防衛大学を今春卒業する日本人学生419人のうち、47人が自衛官への任官を辞退する意向をしめしており、辞退者の割合は全体の1割を超え、昨年の25人の2倍近くとなったようだ。今回の47人の辞退者は1992年以降で最多の様である(平成28年3月21日付日経新聞記事)。
防衛大学生は、知っている人は知っているように、特別職の国家公務員で入学金と4年間の授業料が免除されるほか、手当も支給されており、任官辞退しても返還義務はない。
任官辞退するなら、授業料等を返還させろ、という声が出て来るかも知れないが、そう短絡的に考えることはおかしいのである。

日本人は、アメリカを中心とする連合国に、先の大戦に負けてしまって以降、軍事学を疎かにして来た。
しかし、その割に、「戦略学」というのは好きなようだ。
戦略とは、「戦争」に勝つようにするための学問であるのにもかかわらず。
就活生が活躍するのは、21世紀である。この世紀は、アメリカをはじめとする西欧先進諸国の力が衰え、ロシアも中国もアメリカがこれまで果たしてきた、世界の警察官役をつとめることは出来ないだろう。従って、日本が軍事体制をアメリカの言うとおりにしていればよい時代は去ったのである。安保法制も自分達で考えて行かねばならない。
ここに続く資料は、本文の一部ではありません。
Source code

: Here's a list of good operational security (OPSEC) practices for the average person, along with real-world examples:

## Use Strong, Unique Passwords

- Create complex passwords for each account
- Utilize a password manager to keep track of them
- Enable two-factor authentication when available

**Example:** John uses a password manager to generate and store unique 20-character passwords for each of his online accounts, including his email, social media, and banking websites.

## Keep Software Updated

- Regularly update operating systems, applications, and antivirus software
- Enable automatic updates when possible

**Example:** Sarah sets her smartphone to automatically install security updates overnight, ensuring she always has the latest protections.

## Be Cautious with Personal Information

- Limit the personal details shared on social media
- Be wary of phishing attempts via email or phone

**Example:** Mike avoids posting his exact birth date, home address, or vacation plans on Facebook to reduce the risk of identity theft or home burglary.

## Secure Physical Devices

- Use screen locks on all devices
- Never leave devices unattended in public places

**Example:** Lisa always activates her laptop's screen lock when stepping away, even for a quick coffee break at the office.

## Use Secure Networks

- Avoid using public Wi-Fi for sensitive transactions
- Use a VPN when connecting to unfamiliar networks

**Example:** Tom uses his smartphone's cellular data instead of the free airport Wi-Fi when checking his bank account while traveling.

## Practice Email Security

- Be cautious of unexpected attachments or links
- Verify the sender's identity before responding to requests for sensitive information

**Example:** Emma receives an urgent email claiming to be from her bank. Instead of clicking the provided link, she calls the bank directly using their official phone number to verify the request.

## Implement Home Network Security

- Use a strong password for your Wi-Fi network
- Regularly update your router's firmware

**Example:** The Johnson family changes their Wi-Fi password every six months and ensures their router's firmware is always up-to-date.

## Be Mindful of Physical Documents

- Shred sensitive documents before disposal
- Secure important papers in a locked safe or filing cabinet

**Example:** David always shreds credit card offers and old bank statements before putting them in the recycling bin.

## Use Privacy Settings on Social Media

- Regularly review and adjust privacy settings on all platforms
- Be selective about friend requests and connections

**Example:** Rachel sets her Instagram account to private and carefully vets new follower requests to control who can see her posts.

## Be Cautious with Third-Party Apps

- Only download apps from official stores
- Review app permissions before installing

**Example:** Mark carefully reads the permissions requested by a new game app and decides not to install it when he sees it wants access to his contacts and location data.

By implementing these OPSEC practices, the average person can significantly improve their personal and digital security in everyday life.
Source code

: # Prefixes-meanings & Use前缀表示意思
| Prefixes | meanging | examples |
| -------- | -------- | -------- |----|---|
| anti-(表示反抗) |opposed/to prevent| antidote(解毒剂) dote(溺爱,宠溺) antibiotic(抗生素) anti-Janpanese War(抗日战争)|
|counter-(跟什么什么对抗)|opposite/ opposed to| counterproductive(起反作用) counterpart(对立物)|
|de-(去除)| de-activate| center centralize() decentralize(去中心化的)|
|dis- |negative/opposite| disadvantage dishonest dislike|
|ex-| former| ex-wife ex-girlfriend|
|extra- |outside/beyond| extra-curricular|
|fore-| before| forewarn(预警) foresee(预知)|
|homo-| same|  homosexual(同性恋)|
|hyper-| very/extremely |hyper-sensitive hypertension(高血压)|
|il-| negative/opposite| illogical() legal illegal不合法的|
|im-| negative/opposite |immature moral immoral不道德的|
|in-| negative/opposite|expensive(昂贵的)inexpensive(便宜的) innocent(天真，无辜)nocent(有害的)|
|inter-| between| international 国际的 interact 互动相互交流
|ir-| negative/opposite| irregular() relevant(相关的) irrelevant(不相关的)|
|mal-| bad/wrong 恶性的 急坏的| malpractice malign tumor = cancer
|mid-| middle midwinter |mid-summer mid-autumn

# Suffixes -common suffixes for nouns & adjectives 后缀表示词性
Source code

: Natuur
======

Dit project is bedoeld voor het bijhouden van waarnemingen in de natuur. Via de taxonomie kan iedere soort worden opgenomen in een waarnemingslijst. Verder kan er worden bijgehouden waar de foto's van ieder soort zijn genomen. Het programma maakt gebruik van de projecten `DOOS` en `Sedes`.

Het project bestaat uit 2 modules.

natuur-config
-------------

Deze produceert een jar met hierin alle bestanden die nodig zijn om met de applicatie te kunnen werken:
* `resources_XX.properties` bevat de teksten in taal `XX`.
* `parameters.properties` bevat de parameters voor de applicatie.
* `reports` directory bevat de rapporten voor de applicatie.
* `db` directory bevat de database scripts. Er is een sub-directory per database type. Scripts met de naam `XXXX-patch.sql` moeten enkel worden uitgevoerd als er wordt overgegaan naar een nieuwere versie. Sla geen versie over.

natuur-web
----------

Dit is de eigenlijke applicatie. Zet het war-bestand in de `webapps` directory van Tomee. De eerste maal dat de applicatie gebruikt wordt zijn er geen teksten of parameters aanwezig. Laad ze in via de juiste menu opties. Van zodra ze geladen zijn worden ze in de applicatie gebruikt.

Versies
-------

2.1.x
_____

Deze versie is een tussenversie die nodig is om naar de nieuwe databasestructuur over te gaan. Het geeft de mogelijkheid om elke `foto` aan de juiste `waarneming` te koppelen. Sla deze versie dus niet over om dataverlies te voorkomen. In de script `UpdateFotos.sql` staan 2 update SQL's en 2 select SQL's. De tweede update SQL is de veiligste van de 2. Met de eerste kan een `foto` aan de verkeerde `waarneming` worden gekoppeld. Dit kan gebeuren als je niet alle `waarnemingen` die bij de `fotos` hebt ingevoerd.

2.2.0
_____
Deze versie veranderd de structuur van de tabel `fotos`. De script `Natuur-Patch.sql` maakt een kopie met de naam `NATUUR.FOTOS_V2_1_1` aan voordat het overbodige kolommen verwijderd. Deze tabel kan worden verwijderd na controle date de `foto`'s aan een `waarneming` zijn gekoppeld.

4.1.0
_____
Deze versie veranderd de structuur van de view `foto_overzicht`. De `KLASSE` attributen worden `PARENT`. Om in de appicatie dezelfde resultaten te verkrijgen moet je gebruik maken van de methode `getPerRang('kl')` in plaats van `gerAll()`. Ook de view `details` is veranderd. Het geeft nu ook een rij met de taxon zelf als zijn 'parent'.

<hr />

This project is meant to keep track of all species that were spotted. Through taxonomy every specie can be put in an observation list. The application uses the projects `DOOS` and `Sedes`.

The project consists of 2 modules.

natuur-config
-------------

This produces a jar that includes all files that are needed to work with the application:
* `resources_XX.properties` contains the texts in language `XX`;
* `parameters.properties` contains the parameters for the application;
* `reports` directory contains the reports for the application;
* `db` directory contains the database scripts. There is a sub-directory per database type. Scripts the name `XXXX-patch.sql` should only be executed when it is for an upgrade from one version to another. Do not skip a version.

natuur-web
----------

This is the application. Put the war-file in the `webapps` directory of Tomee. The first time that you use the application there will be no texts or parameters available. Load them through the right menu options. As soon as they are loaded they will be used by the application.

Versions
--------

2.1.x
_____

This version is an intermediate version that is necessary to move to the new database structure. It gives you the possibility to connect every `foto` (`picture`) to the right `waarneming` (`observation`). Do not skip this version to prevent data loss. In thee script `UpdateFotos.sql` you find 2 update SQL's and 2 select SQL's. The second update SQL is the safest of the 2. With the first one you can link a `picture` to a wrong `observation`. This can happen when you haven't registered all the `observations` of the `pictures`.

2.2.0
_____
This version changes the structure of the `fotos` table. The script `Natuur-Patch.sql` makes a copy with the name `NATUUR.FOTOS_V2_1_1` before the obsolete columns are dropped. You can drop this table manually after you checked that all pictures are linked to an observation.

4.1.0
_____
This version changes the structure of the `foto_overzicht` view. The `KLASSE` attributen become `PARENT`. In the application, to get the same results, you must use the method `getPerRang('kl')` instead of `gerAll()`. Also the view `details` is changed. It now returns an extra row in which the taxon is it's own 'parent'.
すなわち、就活生が、活躍するだろう21世紀の日本では、軍事学を学ばなければならい。一般大学の卒業生も軍事の知識無くして世界で活躍できない時代がやって来たのである。
防衛大学生は、日本で唯一の軍事学を学べる大学であった。そのために、授業料免除で、手当も付いたのであると考えなければならない。つまり、防衛大学卒業の任官辞退者は、今後は、防衛大学時代に習得した軍事の知識を、自衛隊の外部で活かす使命が与えられているのだろう。